I often see her coming down Penglais Hill. She is a tiny, wee thing of a woman, always dressed in outlandish clothes. Sometimes it is a South American-Indian style cape or tartan stockings. Nothing fits and nothing matches. It is as if she has rifled through a dressing-up box and found various oddments she fancied. She likes crazy hats. The other day she had on a polka-dot skirt, a black anorak and a bright red woolen hat. I nod my head at her but she barely notices. She walks with purpose, without, it appears going anywhere specific. She wanders. She has a key on a chain around her neck.
A blood vessel has burst in my eye. I get them now and again. When I’m tired or overwrought. It must be from Thursday when I had three bookings, the last one being ten at night. Too late. I only four hours sleep. It takes its toll, that. And I shall be fifty-three next Wednesday. I feel fit but I need sleep. Good sleep. Deep sleep. I try to see the beauty in the spilling of red. Watching its shape.
A seagull flies past my window, wings taut in the window, wing tips like fingers spread against the breeze.

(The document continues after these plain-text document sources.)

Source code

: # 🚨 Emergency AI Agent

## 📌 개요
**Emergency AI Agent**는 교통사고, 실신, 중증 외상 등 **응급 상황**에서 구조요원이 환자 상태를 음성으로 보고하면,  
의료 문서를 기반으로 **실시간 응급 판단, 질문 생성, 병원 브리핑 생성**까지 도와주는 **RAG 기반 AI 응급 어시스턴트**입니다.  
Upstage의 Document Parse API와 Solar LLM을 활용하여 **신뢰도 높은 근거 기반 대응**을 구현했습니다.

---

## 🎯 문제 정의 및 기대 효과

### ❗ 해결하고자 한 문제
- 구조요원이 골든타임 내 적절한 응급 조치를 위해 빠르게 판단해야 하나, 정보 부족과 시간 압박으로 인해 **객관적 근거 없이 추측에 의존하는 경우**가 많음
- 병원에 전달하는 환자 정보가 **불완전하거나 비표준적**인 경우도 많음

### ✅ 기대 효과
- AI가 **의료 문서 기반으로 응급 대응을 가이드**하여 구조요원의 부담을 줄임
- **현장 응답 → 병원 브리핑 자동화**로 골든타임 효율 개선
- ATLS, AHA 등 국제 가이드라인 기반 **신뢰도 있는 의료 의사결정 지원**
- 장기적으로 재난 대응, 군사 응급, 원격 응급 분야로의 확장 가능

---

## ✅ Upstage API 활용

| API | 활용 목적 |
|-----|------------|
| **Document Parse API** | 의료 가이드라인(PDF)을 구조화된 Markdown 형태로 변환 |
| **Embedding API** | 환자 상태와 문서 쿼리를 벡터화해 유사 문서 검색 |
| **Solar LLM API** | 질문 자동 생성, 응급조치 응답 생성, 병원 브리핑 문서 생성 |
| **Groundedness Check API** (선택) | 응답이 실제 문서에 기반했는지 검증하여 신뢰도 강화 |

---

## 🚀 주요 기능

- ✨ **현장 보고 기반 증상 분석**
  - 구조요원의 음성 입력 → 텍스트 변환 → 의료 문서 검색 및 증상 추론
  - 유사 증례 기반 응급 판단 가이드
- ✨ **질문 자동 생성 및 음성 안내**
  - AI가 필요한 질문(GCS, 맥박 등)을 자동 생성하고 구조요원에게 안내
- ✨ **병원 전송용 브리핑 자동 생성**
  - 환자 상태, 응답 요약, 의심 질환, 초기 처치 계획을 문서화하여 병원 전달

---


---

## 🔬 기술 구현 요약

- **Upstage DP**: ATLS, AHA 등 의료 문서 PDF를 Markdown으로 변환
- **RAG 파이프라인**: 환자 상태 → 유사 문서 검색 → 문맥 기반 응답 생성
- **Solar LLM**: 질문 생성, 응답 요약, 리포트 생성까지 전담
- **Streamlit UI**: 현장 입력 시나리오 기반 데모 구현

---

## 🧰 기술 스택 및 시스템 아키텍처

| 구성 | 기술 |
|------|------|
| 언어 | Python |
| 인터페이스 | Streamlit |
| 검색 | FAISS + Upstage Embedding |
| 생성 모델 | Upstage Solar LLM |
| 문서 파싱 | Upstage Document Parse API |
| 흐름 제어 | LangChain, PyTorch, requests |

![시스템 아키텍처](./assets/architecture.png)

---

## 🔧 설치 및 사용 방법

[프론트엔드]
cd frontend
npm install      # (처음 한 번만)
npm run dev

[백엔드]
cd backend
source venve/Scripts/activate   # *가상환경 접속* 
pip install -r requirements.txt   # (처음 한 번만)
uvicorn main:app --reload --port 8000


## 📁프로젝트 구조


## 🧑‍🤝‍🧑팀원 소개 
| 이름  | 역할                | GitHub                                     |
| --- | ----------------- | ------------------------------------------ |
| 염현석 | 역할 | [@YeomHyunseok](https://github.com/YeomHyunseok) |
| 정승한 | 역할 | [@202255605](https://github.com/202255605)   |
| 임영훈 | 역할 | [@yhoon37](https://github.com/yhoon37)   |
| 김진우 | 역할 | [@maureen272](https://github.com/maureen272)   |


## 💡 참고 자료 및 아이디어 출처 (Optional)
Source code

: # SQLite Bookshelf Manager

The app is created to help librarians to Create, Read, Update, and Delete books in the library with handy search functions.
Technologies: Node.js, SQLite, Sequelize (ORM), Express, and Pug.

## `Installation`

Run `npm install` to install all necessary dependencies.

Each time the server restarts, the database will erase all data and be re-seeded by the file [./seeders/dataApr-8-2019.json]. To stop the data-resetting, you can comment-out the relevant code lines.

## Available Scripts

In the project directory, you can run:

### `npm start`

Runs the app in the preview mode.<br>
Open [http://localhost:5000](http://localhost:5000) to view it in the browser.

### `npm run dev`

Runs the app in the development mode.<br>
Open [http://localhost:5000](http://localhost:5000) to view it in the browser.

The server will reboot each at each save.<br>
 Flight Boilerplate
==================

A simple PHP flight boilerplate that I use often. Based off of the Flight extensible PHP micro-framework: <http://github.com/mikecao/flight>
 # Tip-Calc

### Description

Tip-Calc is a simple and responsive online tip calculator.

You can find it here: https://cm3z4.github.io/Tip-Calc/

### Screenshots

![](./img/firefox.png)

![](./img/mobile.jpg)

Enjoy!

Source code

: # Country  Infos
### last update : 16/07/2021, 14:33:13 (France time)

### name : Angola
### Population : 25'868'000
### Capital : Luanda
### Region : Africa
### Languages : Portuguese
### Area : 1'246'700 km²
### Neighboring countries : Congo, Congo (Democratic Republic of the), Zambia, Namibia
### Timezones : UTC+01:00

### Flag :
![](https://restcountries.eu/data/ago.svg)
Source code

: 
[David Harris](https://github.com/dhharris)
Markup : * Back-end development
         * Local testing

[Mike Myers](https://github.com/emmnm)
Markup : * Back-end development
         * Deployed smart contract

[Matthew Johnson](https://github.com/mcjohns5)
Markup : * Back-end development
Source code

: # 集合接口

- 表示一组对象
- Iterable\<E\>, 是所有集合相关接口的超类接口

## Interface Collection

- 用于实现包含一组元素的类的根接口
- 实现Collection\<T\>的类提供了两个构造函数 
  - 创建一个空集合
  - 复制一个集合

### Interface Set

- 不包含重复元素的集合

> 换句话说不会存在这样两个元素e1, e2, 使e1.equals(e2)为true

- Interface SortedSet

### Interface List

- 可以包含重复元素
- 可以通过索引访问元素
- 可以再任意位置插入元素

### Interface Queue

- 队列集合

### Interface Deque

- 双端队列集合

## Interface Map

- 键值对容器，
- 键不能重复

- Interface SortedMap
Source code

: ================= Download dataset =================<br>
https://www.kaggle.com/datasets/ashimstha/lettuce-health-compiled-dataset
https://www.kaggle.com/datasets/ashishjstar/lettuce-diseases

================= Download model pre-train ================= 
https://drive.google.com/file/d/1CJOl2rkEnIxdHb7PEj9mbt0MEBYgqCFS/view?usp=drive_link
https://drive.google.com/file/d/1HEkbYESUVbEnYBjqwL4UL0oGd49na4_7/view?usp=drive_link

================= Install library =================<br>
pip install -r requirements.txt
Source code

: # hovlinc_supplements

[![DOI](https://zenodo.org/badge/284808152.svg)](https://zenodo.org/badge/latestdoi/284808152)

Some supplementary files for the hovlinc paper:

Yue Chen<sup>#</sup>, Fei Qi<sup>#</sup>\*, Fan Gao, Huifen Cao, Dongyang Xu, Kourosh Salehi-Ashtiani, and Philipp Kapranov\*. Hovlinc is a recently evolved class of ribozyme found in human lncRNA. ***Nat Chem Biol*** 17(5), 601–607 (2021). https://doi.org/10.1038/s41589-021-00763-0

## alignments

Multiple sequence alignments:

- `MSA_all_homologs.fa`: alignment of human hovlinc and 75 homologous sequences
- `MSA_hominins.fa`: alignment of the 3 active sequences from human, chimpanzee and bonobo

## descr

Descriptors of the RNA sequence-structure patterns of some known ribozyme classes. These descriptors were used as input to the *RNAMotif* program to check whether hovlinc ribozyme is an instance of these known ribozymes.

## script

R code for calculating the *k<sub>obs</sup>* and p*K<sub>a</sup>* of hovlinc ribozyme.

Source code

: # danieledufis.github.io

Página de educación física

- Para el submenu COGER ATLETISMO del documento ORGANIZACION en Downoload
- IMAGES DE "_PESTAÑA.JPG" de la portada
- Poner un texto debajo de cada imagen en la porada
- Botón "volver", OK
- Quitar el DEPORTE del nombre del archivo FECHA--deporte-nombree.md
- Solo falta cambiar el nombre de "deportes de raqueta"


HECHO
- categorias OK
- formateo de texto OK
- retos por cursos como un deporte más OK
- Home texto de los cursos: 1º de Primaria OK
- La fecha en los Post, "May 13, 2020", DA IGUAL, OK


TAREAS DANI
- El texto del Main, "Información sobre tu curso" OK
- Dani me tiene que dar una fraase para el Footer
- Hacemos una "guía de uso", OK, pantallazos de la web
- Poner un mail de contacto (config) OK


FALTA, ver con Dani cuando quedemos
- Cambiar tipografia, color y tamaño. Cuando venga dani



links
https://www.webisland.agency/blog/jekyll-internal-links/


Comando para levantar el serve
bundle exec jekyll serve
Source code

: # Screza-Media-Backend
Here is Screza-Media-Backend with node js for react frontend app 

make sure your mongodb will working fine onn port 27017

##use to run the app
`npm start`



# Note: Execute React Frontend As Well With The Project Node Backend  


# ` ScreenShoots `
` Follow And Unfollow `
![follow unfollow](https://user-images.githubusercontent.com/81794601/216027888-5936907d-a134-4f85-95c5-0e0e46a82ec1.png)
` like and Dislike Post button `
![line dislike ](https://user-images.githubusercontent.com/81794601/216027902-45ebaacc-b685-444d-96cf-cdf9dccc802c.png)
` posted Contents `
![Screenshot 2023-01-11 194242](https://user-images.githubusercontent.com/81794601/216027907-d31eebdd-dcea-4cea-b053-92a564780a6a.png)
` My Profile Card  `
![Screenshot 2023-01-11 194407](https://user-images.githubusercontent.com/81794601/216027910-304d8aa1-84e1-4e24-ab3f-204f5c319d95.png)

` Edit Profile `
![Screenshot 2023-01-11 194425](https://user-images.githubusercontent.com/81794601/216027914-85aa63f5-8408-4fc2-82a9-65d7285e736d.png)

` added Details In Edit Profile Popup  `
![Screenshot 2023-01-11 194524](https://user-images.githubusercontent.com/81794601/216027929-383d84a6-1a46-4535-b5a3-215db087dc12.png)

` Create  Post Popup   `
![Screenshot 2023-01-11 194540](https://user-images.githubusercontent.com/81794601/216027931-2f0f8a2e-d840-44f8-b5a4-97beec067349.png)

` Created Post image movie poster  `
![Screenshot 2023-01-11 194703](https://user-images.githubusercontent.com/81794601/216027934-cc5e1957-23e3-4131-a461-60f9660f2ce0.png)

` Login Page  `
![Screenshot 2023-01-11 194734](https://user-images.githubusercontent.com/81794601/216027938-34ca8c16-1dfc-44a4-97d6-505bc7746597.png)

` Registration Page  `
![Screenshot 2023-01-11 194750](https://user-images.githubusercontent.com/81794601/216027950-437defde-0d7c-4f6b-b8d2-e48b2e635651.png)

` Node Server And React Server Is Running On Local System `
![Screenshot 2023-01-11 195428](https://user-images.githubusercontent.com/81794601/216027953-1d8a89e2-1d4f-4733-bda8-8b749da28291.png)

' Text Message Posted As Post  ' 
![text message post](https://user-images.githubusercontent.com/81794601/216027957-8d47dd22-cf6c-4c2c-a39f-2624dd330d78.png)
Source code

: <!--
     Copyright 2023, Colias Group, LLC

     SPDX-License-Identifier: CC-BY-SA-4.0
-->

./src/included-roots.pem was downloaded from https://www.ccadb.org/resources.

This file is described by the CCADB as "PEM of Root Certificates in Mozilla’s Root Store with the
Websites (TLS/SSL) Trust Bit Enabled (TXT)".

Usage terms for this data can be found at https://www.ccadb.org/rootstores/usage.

Earlier I caught a young wasp in a cloth and set it free through the window.
How I love Public Libraries. You walk in and come out with four new books to read. What a pleasure to choose. I don’t want to own them, to borrow is such pleasure. A dipping in. A lightness. No committal. Grahame Greene, Ali Smith, Tove Jansson and an author I’ve never heard of, Jim Grace. I wanted slim novels. Handbag-size with beautiful covers. White Noise will have to wait – it is too big to take with me. I suppose I should get a Kindle, I say to him. They’re not doing so well, he says, they haven’t taken off the way they expected. Are people going back to books then? I ask.
I never left them. It is all in the handling of them. The bookmarking. The things left inside them. The date stamps. The smell.
It is time. It is time for an adventure. Are you ready?